I am using HtmlUnit to login to websites. Despite setting a connection timeout and Javascript timeout the script just hangs while attempting to log in to a site. This site is an internal page not open to the web.
Following is the webClient configuration that i am using:
RefreshHandler rh = new RefreshHandler()
{
public void handleRefresh( final Page page, final URL url, final int seconds )
{
}
};
webClient.setRefreshHandler(rh);
webClient.getOptions().setTimeout(90000); //Set Connection Timeout to 1.5 minute
webClient.setJavaScriptTimeout(45000); //Set JavaScript Timeout to 0.75 minute
webClient.getOptions().setCssEnabled(false);
webClient.getOptions().setJavaScriptEnabled(true);
webClient.setAjaxController(new NicelyResynchronizingAjaxController());
webClient.getCookieManager().setCookiesEnabled(true);
webClient.getOptions().setThrowExceptionOnFailingStatusCode(false);
webClient.getOptions().setThrowExceptionOnScriptError(false);
webClient.getOptions().setPrintContentOnFailingStatusCode(false);
webClient.getOptions().setRedirectEnabled(true);
System.setProperty("https.protocols", "SSLv3,SSLv2Hello");
NOTE: I am using IBM Jdk 1.7 and HtmlUnit 2.12 (the latest one). I have included all the 21 dependency jars in the buildpath of my project. It does not use any logging mechanism. It prints out everything on the console using println statements.
I am trying to figure out the following:
Why is it that the script hangs and does not timeout ? I have researched this issue in this forum.
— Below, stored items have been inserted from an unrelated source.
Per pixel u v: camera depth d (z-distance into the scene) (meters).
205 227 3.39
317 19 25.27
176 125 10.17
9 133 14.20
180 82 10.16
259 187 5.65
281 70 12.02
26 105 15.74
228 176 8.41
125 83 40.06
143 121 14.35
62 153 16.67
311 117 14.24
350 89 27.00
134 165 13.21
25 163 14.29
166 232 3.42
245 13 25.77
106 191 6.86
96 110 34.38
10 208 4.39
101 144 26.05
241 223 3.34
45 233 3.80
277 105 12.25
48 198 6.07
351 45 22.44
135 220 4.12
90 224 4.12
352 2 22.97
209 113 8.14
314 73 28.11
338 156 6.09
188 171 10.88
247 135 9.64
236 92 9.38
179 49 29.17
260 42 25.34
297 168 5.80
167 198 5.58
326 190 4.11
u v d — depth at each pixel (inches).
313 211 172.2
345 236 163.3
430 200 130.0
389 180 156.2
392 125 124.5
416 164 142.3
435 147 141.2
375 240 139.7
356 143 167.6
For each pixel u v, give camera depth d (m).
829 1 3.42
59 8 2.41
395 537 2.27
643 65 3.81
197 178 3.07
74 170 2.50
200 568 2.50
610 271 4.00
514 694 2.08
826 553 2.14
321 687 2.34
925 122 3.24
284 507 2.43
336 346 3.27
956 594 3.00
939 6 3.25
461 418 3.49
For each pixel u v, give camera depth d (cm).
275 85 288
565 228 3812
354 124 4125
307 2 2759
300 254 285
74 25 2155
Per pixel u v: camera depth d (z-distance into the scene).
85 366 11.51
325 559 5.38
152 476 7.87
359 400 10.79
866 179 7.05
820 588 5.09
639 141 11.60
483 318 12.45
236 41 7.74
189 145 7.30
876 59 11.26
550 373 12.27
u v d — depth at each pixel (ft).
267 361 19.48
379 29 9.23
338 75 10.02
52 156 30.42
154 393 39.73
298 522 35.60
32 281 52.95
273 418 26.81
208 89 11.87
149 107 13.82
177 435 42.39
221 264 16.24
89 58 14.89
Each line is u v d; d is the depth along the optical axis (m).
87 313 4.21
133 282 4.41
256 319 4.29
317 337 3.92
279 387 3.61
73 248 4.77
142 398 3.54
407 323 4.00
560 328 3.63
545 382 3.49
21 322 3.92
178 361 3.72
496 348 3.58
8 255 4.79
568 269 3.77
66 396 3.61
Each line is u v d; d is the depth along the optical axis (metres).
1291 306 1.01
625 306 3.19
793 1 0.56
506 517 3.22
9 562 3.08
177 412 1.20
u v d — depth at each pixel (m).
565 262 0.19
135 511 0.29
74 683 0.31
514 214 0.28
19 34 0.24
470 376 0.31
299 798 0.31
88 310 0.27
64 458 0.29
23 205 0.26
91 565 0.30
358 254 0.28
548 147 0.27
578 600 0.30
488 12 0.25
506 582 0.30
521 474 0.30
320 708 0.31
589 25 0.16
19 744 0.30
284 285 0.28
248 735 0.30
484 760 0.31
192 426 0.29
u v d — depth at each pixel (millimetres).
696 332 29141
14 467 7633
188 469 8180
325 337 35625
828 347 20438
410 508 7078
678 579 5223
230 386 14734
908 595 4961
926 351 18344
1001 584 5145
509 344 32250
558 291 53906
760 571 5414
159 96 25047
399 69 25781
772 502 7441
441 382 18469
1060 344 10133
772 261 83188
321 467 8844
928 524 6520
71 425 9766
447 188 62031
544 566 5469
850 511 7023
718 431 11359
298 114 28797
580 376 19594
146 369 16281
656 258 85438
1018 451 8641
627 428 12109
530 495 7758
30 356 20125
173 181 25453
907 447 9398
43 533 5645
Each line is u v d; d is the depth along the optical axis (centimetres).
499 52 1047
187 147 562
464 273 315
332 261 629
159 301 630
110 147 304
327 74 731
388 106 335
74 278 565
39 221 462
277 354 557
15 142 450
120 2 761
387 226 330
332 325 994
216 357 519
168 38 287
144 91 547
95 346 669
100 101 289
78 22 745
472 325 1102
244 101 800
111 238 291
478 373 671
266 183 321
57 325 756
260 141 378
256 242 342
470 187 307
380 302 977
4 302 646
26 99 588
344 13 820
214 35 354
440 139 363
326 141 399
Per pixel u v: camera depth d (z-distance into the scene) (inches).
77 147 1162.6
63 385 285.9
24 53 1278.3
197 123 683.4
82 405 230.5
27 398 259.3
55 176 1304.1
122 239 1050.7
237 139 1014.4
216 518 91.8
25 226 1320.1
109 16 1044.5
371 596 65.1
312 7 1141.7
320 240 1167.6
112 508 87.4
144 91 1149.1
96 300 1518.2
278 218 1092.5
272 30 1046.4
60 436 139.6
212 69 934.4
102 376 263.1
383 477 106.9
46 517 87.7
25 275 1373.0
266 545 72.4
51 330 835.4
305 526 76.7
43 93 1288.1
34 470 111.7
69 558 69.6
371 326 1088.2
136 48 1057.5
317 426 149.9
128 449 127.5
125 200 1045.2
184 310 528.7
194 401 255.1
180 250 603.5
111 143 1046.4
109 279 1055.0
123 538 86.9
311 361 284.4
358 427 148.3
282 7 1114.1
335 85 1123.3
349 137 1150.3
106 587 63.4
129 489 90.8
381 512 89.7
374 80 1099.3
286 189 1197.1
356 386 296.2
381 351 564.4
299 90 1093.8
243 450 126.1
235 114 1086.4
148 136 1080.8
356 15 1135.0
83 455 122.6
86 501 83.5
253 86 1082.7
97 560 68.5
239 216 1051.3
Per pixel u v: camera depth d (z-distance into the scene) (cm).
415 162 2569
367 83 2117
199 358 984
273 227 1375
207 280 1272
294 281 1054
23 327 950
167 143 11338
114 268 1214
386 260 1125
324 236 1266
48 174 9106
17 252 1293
I know people have run into it but have not come accorss any concrete solution for it. There is nothing on sourceforge that indicates an "open" bug in HtmlUnit either.
Is there way to ensure the script never hangs? I thought setting the two timeouts above would have done the trick. What might be the other reasons that would make a script wait forever other than network/connection issues and unresponsive javascript?
I am aware that HtmlUnit uses Apache HttpClient to make the http calls.I want to debug this issue without building from source (I want to keep it as my last option as i am fairly new to java). Is there a way to run Htmlunit/HttpClient in the debug/verbose mode so that it prints out everything onto the console. Does the HtmUnit API support this?
I used all the 3 given below but none of it seemed to work:
System.getProperties().put("org.apache.commons.logging.simplelog.defaultlog", "debug");
java.util.logging.Logger.getLogger("com.gargoylesoftware").setLevel(Level.All);
java.util.logging.Logger.getLogger("org.apache.http").setLevel(Level.All);
First one was specified in the "logging" section on the HtmlUnit homepage.
I appreciate your assistance/comments. Thanks
As I don't quite know what the following line does, I will answer as it wasn't there:
System.setProperty("https.protocols", "SSLv3,SSLv2Hello");
You should first try to simplify your code as much as you can to get the minimal case (eg: you haven't clarified if your application hangs with javascript disabled.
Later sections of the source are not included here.